Copy the lines of the listing below, starting with the line that contains "Segment: <item>inferior vena cava</item>." and continuing through the end of the listing. Leave out the pictures.

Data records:
--------

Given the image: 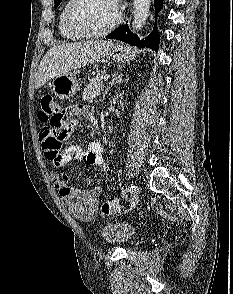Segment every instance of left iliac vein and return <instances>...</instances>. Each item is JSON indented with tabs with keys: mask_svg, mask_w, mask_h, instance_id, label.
Segmentation results:
<instances>
[{
	"mask_svg": "<svg viewBox=\"0 0 233 294\" xmlns=\"http://www.w3.org/2000/svg\"><path fill=\"white\" fill-rule=\"evenodd\" d=\"M137 202H140V194L136 193L134 197H132V201H130V207L128 208L129 212H134L137 209Z\"/></svg>",
	"mask_w": 233,
	"mask_h": 294,
	"instance_id": "obj_1",
	"label": "left iliac vein"
}]
</instances>
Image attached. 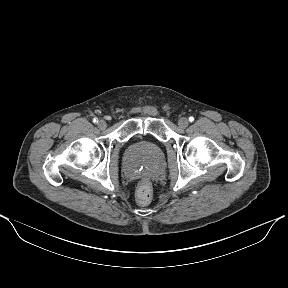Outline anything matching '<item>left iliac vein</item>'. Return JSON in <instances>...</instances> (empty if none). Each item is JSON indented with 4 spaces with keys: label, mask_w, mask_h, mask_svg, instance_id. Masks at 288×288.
<instances>
[{
    "label": "left iliac vein",
    "mask_w": 288,
    "mask_h": 288,
    "mask_svg": "<svg viewBox=\"0 0 288 288\" xmlns=\"http://www.w3.org/2000/svg\"><path fill=\"white\" fill-rule=\"evenodd\" d=\"M178 125H179V127L185 129L189 125V121H188L187 118L182 117V118L179 119Z\"/></svg>",
    "instance_id": "left-iliac-vein-1"
}]
</instances>
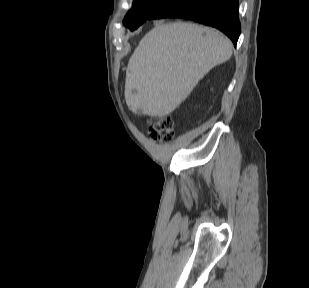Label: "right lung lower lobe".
Instances as JSON below:
<instances>
[{
	"mask_svg": "<svg viewBox=\"0 0 309 288\" xmlns=\"http://www.w3.org/2000/svg\"><path fill=\"white\" fill-rule=\"evenodd\" d=\"M185 18L215 27L234 43L240 35L238 0H173L149 19Z\"/></svg>",
	"mask_w": 309,
	"mask_h": 288,
	"instance_id": "1",
	"label": "right lung lower lobe"
}]
</instances>
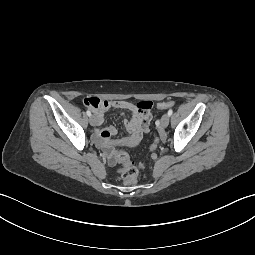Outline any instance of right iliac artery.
<instances>
[{"instance_id": "obj_1", "label": "right iliac artery", "mask_w": 255, "mask_h": 255, "mask_svg": "<svg viewBox=\"0 0 255 255\" xmlns=\"http://www.w3.org/2000/svg\"><path fill=\"white\" fill-rule=\"evenodd\" d=\"M86 113L89 117L91 116V112L89 110H87Z\"/></svg>"}]
</instances>
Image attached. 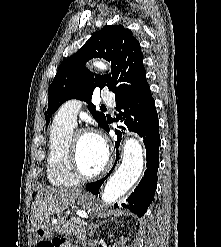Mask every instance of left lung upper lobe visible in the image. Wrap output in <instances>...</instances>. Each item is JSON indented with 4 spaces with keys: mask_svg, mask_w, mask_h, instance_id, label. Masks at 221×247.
<instances>
[{
    "mask_svg": "<svg viewBox=\"0 0 221 247\" xmlns=\"http://www.w3.org/2000/svg\"><path fill=\"white\" fill-rule=\"evenodd\" d=\"M111 61V73L98 75L85 63L92 58ZM107 86L115 93L117 102L150 92L140 44L131 30L123 25H110L95 33L74 55L63 61L49 86L46 124L52 114L69 99L86 101L98 124L104 128L108 118L91 103L96 87Z\"/></svg>",
    "mask_w": 221,
    "mask_h": 247,
    "instance_id": "obj_1",
    "label": "left lung upper lobe"
}]
</instances>
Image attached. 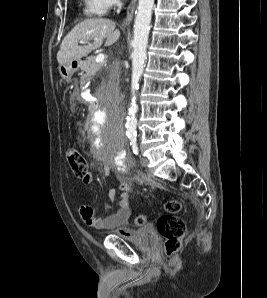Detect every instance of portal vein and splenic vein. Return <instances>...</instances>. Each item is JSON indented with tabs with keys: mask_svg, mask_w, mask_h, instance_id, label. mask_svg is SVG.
I'll list each match as a JSON object with an SVG mask.
<instances>
[{
	"mask_svg": "<svg viewBox=\"0 0 267 298\" xmlns=\"http://www.w3.org/2000/svg\"><path fill=\"white\" fill-rule=\"evenodd\" d=\"M80 43H81V44H84L85 41H82V40H81ZM104 59H105V55L101 53V54H98V55H97L95 61H96V63H101V62L104 61Z\"/></svg>",
	"mask_w": 267,
	"mask_h": 298,
	"instance_id": "18ae733b",
	"label": "portal vein and splenic vein"
}]
</instances>
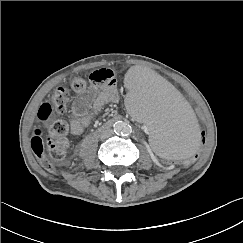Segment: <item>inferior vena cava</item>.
I'll use <instances>...</instances> for the list:
<instances>
[{
    "label": "inferior vena cava",
    "instance_id": "602c4592",
    "mask_svg": "<svg viewBox=\"0 0 243 243\" xmlns=\"http://www.w3.org/2000/svg\"><path fill=\"white\" fill-rule=\"evenodd\" d=\"M113 134H114L113 130H111V129H107V130H104V131L100 134V137H101V139H106V138L111 137Z\"/></svg>",
    "mask_w": 243,
    "mask_h": 243
}]
</instances>
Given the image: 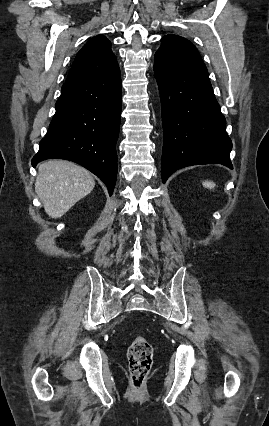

--------

Exercise result
Segment: <item>inferior vena cava</item>.
I'll use <instances>...</instances> for the list:
<instances>
[{
    "label": "inferior vena cava",
    "instance_id": "602c4592",
    "mask_svg": "<svg viewBox=\"0 0 243 243\" xmlns=\"http://www.w3.org/2000/svg\"><path fill=\"white\" fill-rule=\"evenodd\" d=\"M113 134H114L113 130H111V129H107V130H104V131L100 134V137H101V139H106V138L111 137Z\"/></svg>",
    "mask_w": 243,
    "mask_h": 243
}]
</instances>
Given the image: 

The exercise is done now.